Emma is a lucky girl, as I was. She was a wanted baby, she is healthy and loved, she will go to school and be surrounded by books and have a job and be able to do just about anything she wants in life. And yet, as lucky as she is to be born into this family in this country at this time, because she is female she is also more likely to be poor, to be homeless, to be abused or assaulted even by the people who are supposed to love her the most. She is more likely to be in a low-paid job, and even if she’s not, she could still be paid less than the man doing the same job beside her. If she defies her genetic makeup and is a member of a world class sports team, few will know or care and she almost certainly won’t be able to make a living from it. She will be judged on her looks as much as – if not more than – her brains. Men – politicians, doctors, bureaucrats, hopefully not partners – will assume to understand her body and therefore control it and what she does with it. When she looks at, and listens to, so-called important people – leaders, thinkers, achievers – she will see and hear mostly men. She will find at many turns in life that things just don’t seem the same for her as they do the boys, for no apparent reason. These facts of life are enough to break my heart when I look at my girl and see only perfection and possibility.
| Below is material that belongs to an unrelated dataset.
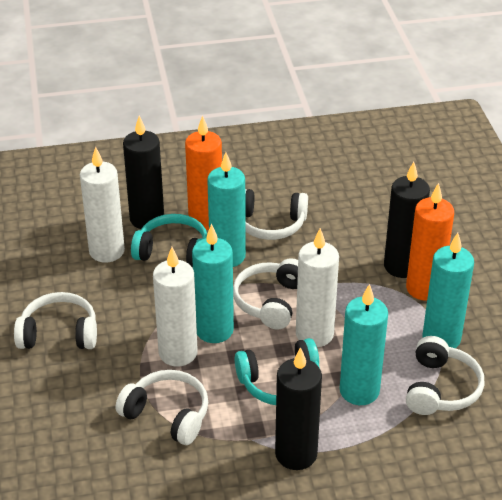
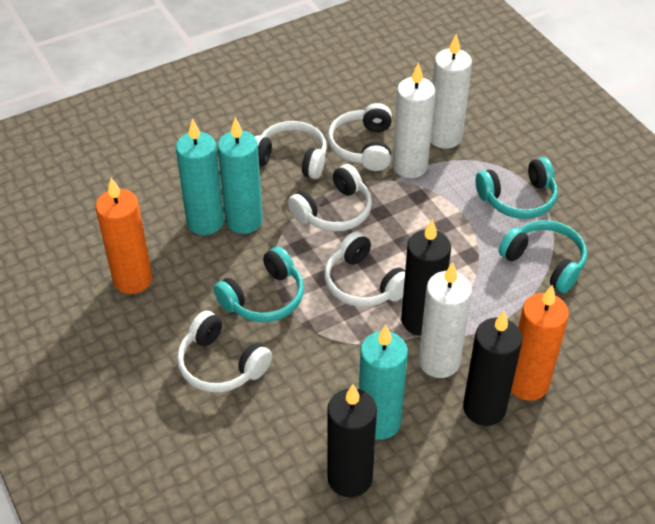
turquoise candle: [192,224,234,343] [207,152,246,267] [340,284,388,405] [423,233,474,348] = 4 -> [176,118,224,235] [218,118,263,234] [359,325,408,440] = 3
turquoise headphones: [131,214,207,267] [235,338,320,405] = 2 -> [214,246,304,322] [475,157,558,219] [499,220,587,293] = 3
Of course we will do our best to give Emma a good life and equip her with the skills and resources she needs to rise above all of this, and of course the odds are she is going to be better than fine, but when I stop to think about it I can’t help wishing, a whole 150 years after Marmee March was raising her daughters, that we’d brought her into a more just world. But just like Marmee, not to put any pressure on a baby or anything, I can only assume that our girl will also make the world a better place.